Friday, August 2, 2013

I Will Not Give Up

So last night I had a realization/determination/thought that totally rocked me. I was lamenting to my husband that the scale isn't moving quickly enough for my taste (yes, I weigh myself everyday - and yes, I know I should stop). I was getting really frustrated and feeling like maybe Weight Watchers isn't going to work for me (did I mention I started WW again early last week? More on this later!), when I had this thought, "Well, I'm not going to give up, so it has to work. I am going to lose this weight, and if I keep eating healthy, watching my portions, and exercising regularly then it is inevitable that I will reach a healthy weight." Now, maybe that doesn't sound dramatic to you, but it was kind of an 'ah-ha' moment for me. I realized, no matter what, no matter how difficult or long this journey ends up being, I will get to the finish line. I will reach a healthy weight and be happy and comfortable in my own skin. There is no failure - this is going to happen.

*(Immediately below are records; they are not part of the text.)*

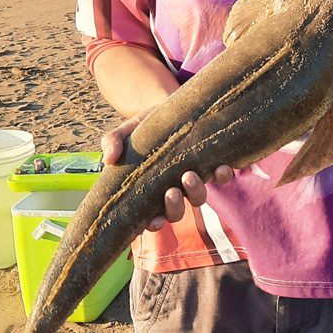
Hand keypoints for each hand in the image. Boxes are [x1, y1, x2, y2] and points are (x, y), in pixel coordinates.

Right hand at [100, 108, 234, 230]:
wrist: (169, 108)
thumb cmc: (145, 127)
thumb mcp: (127, 130)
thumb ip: (113, 141)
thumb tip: (108, 158)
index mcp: (150, 190)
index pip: (150, 217)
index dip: (153, 224)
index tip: (153, 221)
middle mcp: (173, 189)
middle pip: (176, 213)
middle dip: (174, 208)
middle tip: (171, 192)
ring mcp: (193, 178)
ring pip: (197, 198)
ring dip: (195, 191)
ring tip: (190, 175)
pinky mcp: (211, 163)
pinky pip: (221, 176)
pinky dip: (223, 175)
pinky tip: (222, 166)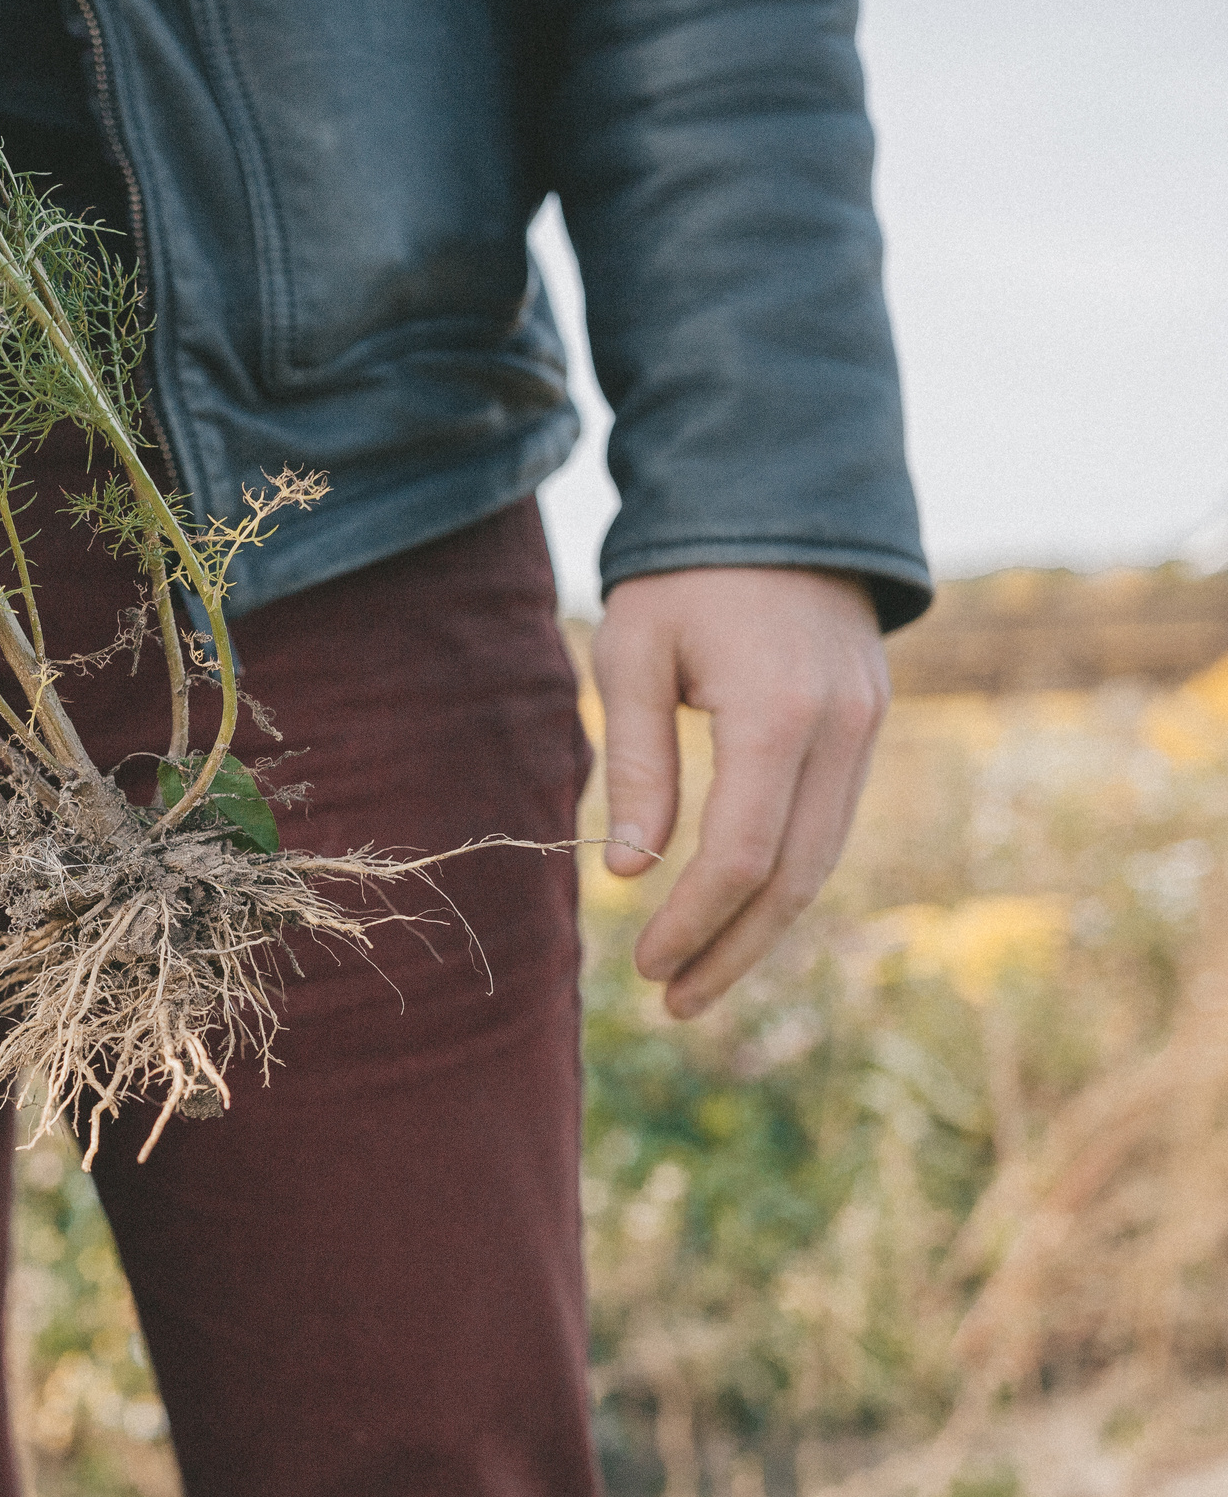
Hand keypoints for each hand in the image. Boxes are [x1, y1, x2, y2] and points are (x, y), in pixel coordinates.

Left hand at [592, 567, 888, 1018]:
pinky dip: (787, 877)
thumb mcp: (632, 655)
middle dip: (733, 950)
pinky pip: (831, 823)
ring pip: (823, 859)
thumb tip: (627, 871)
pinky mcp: (870, 725)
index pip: (738, 856)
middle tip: (675, 1001)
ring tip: (701, 978)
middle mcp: (841, 731)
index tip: (643, 964)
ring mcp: (868, 729)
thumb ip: (636, 765)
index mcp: (776, 715)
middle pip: (793, 878)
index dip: (691, 923)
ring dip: (764, 927)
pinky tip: (739, 912)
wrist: (774, 494)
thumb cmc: (683, 574)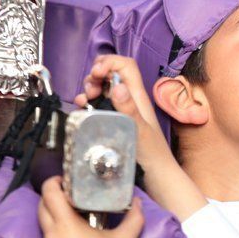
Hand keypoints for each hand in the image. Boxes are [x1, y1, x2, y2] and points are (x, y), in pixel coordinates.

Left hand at [35, 177, 144, 237]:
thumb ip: (134, 217)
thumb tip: (138, 201)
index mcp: (66, 225)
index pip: (50, 195)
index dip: (52, 183)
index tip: (60, 182)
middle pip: (42, 210)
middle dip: (51, 203)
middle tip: (66, 203)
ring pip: (46, 236)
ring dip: (56, 232)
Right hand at [75, 55, 172, 170]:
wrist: (156, 175)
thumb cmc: (152, 154)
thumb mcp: (139, 130)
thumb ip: (129, 109)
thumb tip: (118, 87)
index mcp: (138, 96)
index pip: (125, 66)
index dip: (109, 62)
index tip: (96, 73)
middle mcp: (129, 99)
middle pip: (111, 74)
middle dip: (95, 76)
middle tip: (90, 92)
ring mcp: (121, 110)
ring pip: (103, 88)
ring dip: (90, 88)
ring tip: (84, 100)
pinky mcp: (114, 121)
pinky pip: (98, 104)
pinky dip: (88, 102)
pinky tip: (82, 108)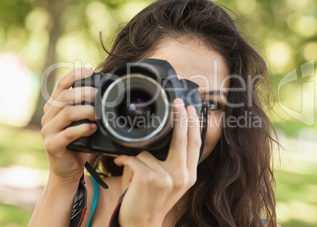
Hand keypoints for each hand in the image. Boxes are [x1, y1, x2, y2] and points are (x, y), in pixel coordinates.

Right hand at [41, 67, 97, 181]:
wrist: (67, 170)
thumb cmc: (78, 143)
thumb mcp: (82, 122)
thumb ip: (87, 108)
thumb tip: (107, 93)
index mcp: (55, 107)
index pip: (61, 84)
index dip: (75, 74)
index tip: (90, 69)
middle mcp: (49, 116)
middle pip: (64, 96)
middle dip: (84, 92)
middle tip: (99, 95)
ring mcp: (48, 131)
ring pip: (67, 113)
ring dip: (86, 110)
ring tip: (98, 114)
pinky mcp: (52, 145)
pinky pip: (67, 134)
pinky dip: (82, 129)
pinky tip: (93, 128)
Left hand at [114, 98, 201, 225]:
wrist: (142, 223)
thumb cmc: (154, 200)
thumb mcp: (175, 183)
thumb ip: (178, 162)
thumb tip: (174, 136)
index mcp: (190, 175)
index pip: (195, 144)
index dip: (193, 124)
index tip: (190, 108)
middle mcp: (182, 175)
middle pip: (182, 139)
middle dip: (181, 117)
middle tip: (177, 102)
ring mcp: (166, 177)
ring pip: (150, 150)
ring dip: (137, 154)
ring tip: (132, 163)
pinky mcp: (149, 178)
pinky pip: (134, 157)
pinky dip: (124, 158)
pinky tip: (121, 162)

While I have lost weight in the past, I don't think I have ever felt this sure about the process. I feel so strong mentally right now, like there is no way I am not going to reach my goals. Failure is not an option. I am ready this time. Even if it takes me 2 years, I will get there. When I lost 60lbs a year and a half ago (I have now gained almost 40 of those back), I never felt confident or secure in the process. I kept telling my husband, "This feels too easy. I don't know what changed or why I am doing so well with my eating. And if I don't know what changed, how will I make sure it doesn't change back?" This time though, I feel so conscious and in control. I know exactly what is changing, because I am changing it. It doesn't feel 'easy,' but it feels worth it.